Because it says that an a-word can be followed by an N, and an a-word could be defined has having a B in front and an S at the end.

• (1/0)
Yes, that is a valid monkey language word.

• (2/0)
<monkey-word> ::= <a-word> | <a-word> "N" <monkey-word>
<a-word> ::= A | "B" <monkey-word> "S"

Or, if greater conciseness is desired,
<monkey-word> ::= "A" | "B" <monkey-word> "S" | <monkey-word> "N" <monkey-word>

(Challenge: Prove that these two grammars are equivalent.)

You should not be having any trouble understanding the problem statement. The problem statement is very clear. If you don't understand it, you can't be trying hard enough - especially considering the amount of discussion on this problem.

• (1/1)
so is this possible?

BBANASANAS

• (0/2)
No, BBANASANAS is not a monkey language word. If we assume that it is B + monkey word + S, then the monkey language word within must be BANASANA. Here, the B and S must be matched, so it must have BANAS as a smaller monkey language word contained within. But look, it is followed by ANA. A monkey language word can never be followed by A to form another monkey language word; it has to be followed by either S (if it is preceded by A) or N (if the N is then followed by another monkey language word.)

If, on the other hand, we consider it to be two monkey language words joined together with a 'N' between them, we get the possibilities:
BBA + N + ASANAS
BBANASA + N + AS
In each case, the numbers of B and S are unbalanced, so these are obviously incorrect.

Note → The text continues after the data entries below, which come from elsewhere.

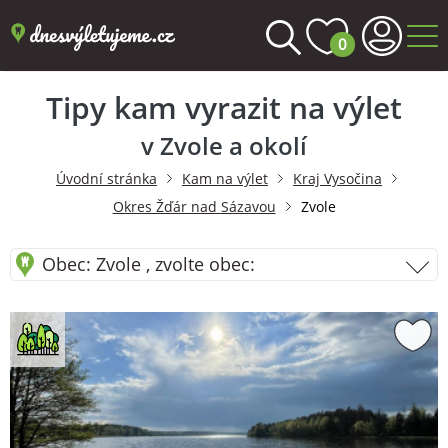
0
Tipy kam vyrazit na výlet
v Zvole a okolí
Úvodní stránka
Kam na výlet
Kraj Vysočina
Okres Žďár nad Sázavou
Zvole
Obec: Zvole , zvolte obec: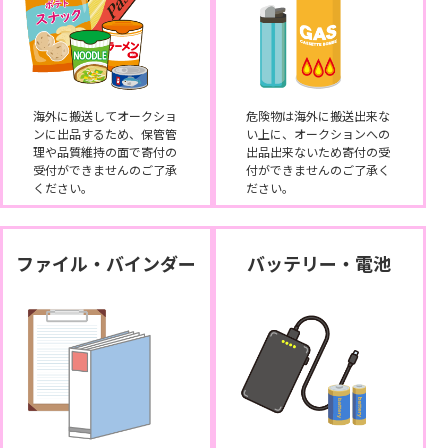
海外に搬送してオークショ
危険物は海外に搬送出来な
ンに出品するため、保管管
い上に、オークションへの
理や品質維持の面で寄付の
出品出来ないため寄付の受
受付ができませんのご了承
付ができませんのご了承く
ください。
ださい。
ファイル・バインダー
バッテリー・電池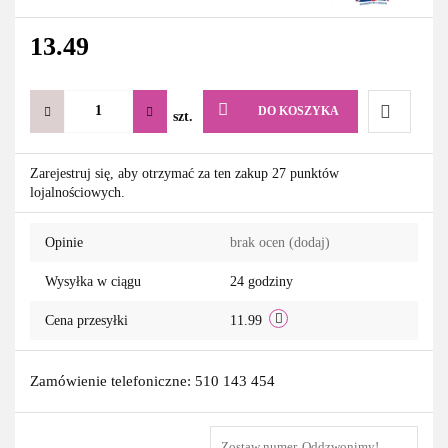
13.49
DO KOSZYKA
szt.
Do
Zarejestruj się, aby otrzymać za ten zakup 27 punktów
lojalnościowych.
przechowa
Opinie
brak ocen
(dodaj)
Wysyłka w ciągu
24 godziny
Cena przesyłki
11.99
Zamówienie telefoniczne: 510 143 454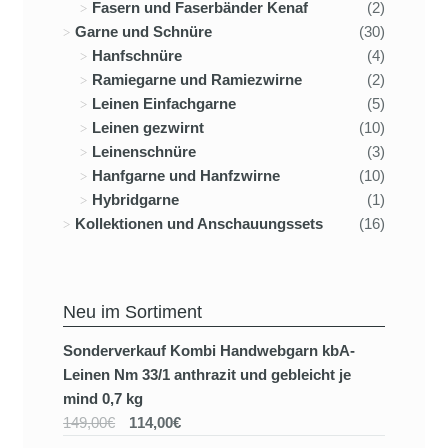
Fasern und Faserbänder Kenaf
(2)
Garne und Schnüre
(30)
Hanfschnüre
(4)
Ramiegarne und Ramiezwirne
(2)
Leinen Einfachgarne
(5)
Leinen gezwirnt
(10)
Leinenschnüre
(3)
Hanfgarne und Hanfzwirne
(10)
Hybridgarne
(1)
Kollektionen und Anschauungssets
(16)
Neu im Sortiment
Sonderverkauf Kombi Handwebgarn kbA-
Leinen Nm 33/1 anthrazit und gebleicht je
mind 0,7 kg
149,00€
114,00€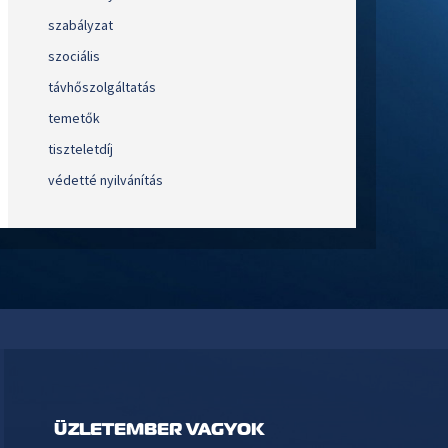
szabályzat
szociális
távhőszolgáltatás
temetők
tiszteletdíj
védetté nyilvánítás
ÜZLETEMBER VAGYOK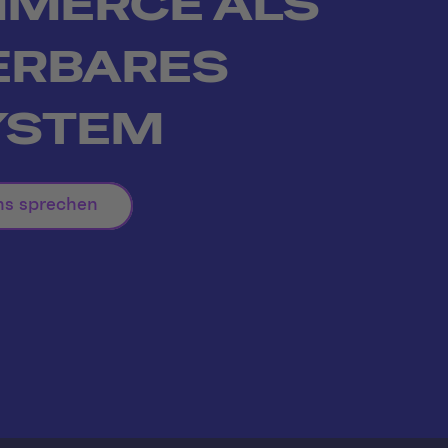
MERCE ALS
ERBARES
YSTEM
ns sprechen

Having found no way to decompose BBANASANAS into smaller monkey language words according to the given rules, we conclude that it is not a monkey language word.

• (0/0)
I still have 2 questions:

Can you have double or triple brackets made up of B S.

Is the 'N' optional after the 'A' or it must be there?

• (0/0)
1: As in BBANASS? Yes.

2: What do you mean? Attention to line:
 A monkey language word is a special type of word called an A-word, which may be optionally followed by the letter N and a monkey language word.
Therefore, 'A' is a monkey language word.

• (0/0)
what if the inputted string is in lowercase - does it matter?

• (0/0)
I don't think there are any such cases. Whatever the case may be, assume that they're all uppercase.

• (0/1)

• (2/1)
No it is not, it has to contain at least one letter A.

monkey words are joined together by 'N'
Also, some monkey words start with 'B' but must end in 'S'

• (0/0)
darn it scott, you're supposed to let him figure it out himself.

• (2/1)
LOL, all you did was restate the problem statement...

• (0/1)
nope, I reworded it here and there.

• (0/2)
A monkey language word is a special type of word called an A-word, which may be optionally followed by a "N" or a monkey language word.

An A-word is either:
1) The Letter "A"
2) B followed by a monkey language word followed by an "s".

Using these rules, it can be determined whether or not "BNBNBNBNS" is a monkey language word.

• (2/1)
Nope, If it has a B it has to have a S to enclose the monkey word, think of the B and S as brackets. You can't have an open bracket that doesn't have a close bracket.